Distortion
Aggressive, hard-edged saturation with heavy sustain — classic rock and metal crunch.
What it does
The Distortion effect uses hard-clipping to saturate the signal. The waveform is clipped abruptly at a fixed ceiling rather than gradually rounded off — this creates a harsher, more aggressive character than overdrive, with more sustain and a heavier, more compressed feel. This is the classic distortion-pedal sound: tight, defined, and aggressive. It works well in high-gain rock and metal contexts, but can also be used subtly for extra edge on rhythm playing.
Parameters
| Parameter | Range | Default | What it does |
|---|---|---|---|
| Drive | 0–100% | 60% | Controls the amount of distortion. At low settings, the effect is a strong overdrive; at high settings, it is full, saturated distortion with heavy compression and sustain |
| Tone | 0–100% | 50% | A tone filter sweeping from dark and rounded (low, ~800 Hz rolloff) to bright and cutting (high, ~8000 Hz rolloff). Affects how much high-frequency edge the distortion has |
| Level | −12 to +12 dB | 0 dB | Output volume after the distortion circuit.

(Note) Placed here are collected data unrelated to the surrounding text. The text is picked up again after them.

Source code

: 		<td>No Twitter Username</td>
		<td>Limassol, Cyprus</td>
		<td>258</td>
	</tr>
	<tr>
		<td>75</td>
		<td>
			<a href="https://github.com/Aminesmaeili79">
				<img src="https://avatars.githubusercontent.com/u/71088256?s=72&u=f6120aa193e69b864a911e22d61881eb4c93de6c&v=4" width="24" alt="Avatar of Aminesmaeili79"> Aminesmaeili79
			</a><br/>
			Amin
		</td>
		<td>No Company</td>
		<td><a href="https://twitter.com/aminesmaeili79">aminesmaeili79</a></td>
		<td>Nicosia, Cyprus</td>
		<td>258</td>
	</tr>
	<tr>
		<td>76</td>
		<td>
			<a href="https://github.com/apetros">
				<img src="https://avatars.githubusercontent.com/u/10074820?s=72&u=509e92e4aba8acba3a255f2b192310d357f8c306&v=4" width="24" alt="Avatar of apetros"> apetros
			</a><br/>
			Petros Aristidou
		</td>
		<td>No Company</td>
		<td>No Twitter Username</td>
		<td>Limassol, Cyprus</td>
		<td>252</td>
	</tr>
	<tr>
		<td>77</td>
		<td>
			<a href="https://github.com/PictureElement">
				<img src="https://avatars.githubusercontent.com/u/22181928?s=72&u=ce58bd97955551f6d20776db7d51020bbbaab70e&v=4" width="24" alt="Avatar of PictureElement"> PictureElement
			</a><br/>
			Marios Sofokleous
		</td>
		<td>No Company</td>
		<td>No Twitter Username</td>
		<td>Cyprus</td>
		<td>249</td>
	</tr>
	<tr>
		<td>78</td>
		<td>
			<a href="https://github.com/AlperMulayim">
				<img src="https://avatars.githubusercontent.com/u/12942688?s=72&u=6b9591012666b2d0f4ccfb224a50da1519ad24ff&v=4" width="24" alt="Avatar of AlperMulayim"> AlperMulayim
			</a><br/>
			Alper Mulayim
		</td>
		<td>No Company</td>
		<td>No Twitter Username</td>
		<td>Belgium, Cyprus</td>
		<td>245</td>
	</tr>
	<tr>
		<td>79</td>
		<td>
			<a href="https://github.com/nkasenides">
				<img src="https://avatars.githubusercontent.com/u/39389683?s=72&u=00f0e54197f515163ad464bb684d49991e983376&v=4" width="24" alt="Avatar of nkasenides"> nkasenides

Adjust to match levels with the bypassed signal |
| Mix | 0–100% | 100% | Blends distorted and clean signals. Lower Mix values add edge while preserving the low-end tightness of the clean signal |
Tips
- Unlike overdrive, Distortion before an amp model can stack quickly. Start with Drive at 30–40% and raise it gradually — at high Drive values going into a high-gain amp model, the result can become undefined and muddy. A moderate amount of pedal drive going into a moderate amount of amp gain often sounds tighter than either at full.
- Use Tone to cut through. In a dense mix, push Tone higher (60–75%) to carve out space. For bedroom playing where brightness is fatiguing, pull it back to 30–40%.
- Reduce Drive and raise Level to get a louder signal with less saturation — useful as an aggressive clean boost without full pedal distortion character.
- Mix below 100% (parallel distortion) is an underused technique for heavy rhythm. The clean signal's low end stays tight underneath the saturated signal, giving you weight without flabbiness.